Bourdain’s Rock measured fifteen kilometres along its widest axis, eight along its narrowest. Before Concorrant Industries had drilled out the asteroid’s core and plugged a planet engine into its empty centre, it had drifted for the better part of a billion years on a looping elliptical orbit, taking it close to the edge of the heliosphere before circling back in past Jupiter and Saturn. Several years before, Concorrant-built fusion jets had manoeuvred the asteroid into a permanent, stable orbit out beyond the most remote of Jupiter’s native moons.
Dakota had seen pictures of the asteroid before Alexander Bourdain had paid the Shoal to work their magic on it. The images had then reminded her of a fossilized turd she had once seen on display in a museum. To some extent it still looked like a fossilized turd, but one that had been sculpted with explosive nuclear chisels until its shape approximated that of a rough-edged flattened sphere. Its surface was still cratered with deep cracks running along one side, but had now been transformed into a chiaroscuro of blues and greens, like a child’s drawing of a tiny world with exaggerated people and buildings towering over its minuscule surface area.
The planet engine created a field of gravity by some arcane trick of physics that still baffled those human scientists who took it upon themselves to try and figure out the Shoal super-science behind it. The engine also generated a series of shaped fields that surrounded the asteroid, containing a pressurized atmosphere that extended no more than a few hundred metres beyond the asteroid’s surface while also filtering out radiation and retaining heat. It was a grand, baroque gesture on the part of a man who had inherited a fortune reaped from the helium-three mining operations at the heart of Jovian industry. More, it was a demonstration of the power the outer-system civilizations now wielded.
Once the gravity field and atmosphere were in place-the latter drawn from the substance of the asteroid itself-Bourdain had clearly spared little expense furnishing his new world with a complete flora and fauna, all prevented by Shoal magic from spontaneously floating away into interplanetary space.

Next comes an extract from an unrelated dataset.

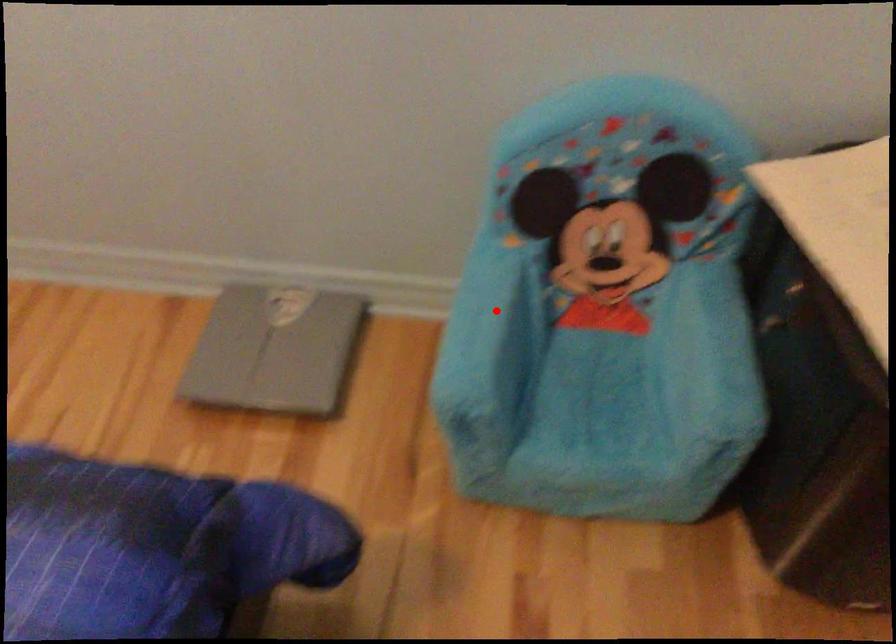
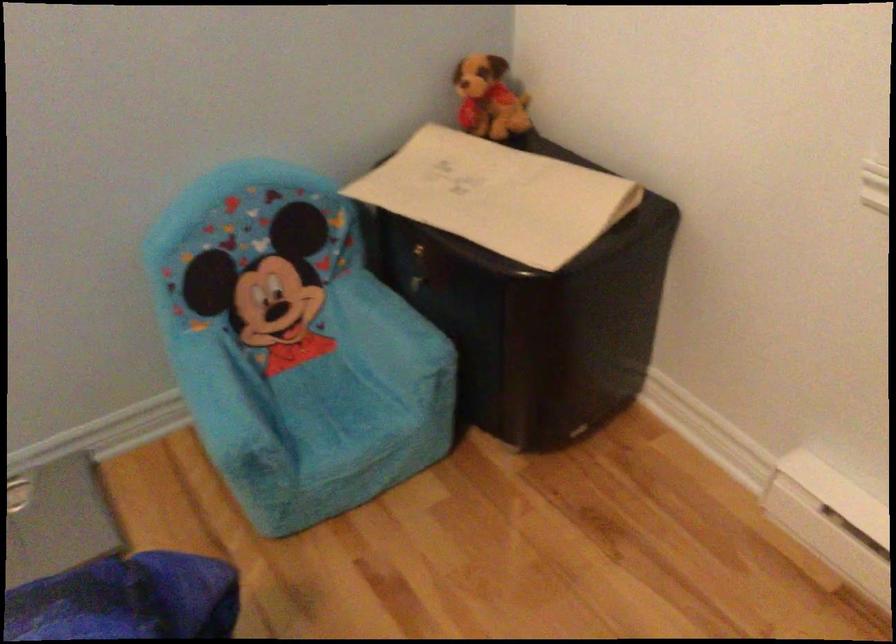
Question: I am providing you with two images of the same scene from different viewpoints. A red point is shown in image1. For the corresponding object point in image2, is it positioned nearer or farther from the camera?

Choices:
 (A) Nearer
 (B) Farther

Answer: (B)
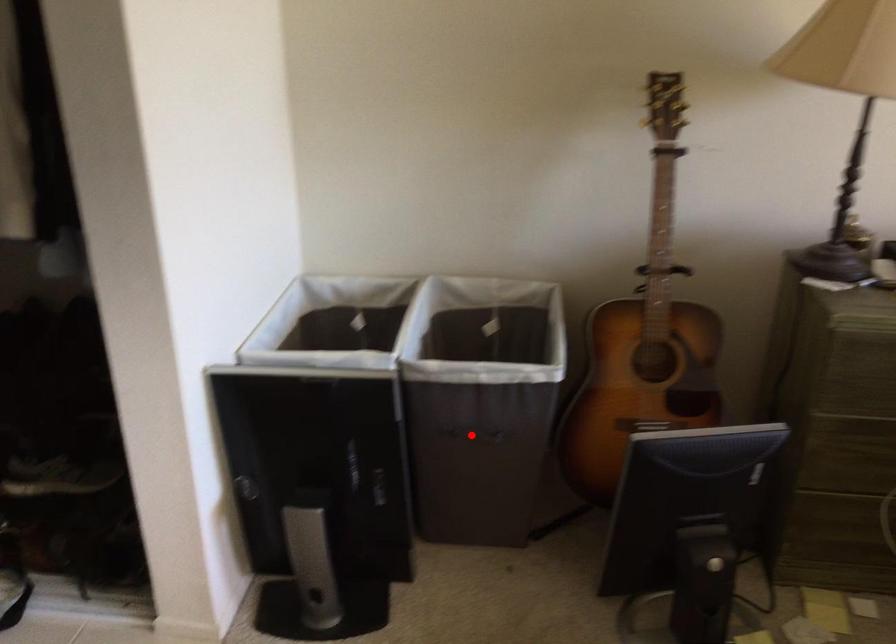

Like Sant’Arcangelo, Bourdain’s Rock looked like a god’s discarded toy. Some of the buildings on the asteroid were tall enough to push through the atmosphere-containment fields like fingers poked through a soap bubble.
The Piri Reis had been decelerating for half an hour now, its engines pointing towards the asteroid in a braking manoeuvre. Strapped into an acceleration couch, Dakota looked up at a viewscreen showing densely wooded forests that fell away into deep crevasses. A herd of deer moved past grey cliffs, while the distant face of Jupiter was reflected in the crystal waters of a lake.
Light came from incandescent fusion units mounted on poles that also extended out above the thin cladding of air. She watched the Rock turn before the ever-watching eye of Jupiter, banks of lights strung along the asteroid’s longitude winked out to create a simulated night across one misshapen hemisphere.
It was utterly beautiful.
It took Dakota a while to find her way from the docking bays, across the asteroid surface and into the Great Hall. Enormous deerhounds ran past as she entered its vast space, their claws skittering and slipping on the polished mirror-like sheen of the marble flooring. The Rock’s gravity had been set to about two-thirds Earth-normal. Beyond, in the distance, the sound of revelry echoed from the curved stone buttresses of a cathedral-like ceiling that looked at least a thousand years old, but had actually been in place less than five.
In the distance she saw two Shoal-members, each floating in their separate water-filled containment fields, each bubble supported by tiny anti-grav units. A retinue of Consortium bodyguards accompanied each of the creatures at a distance. Long tables held food and drink, all served by human waiting staff.
Dakota had dressed quickly, in loose light multi-pocketed trousers, and the one clean t-shirt she’d been able to find in a frenzied search through the zero-gravity maelstrom of her ship in the moments prior to docking.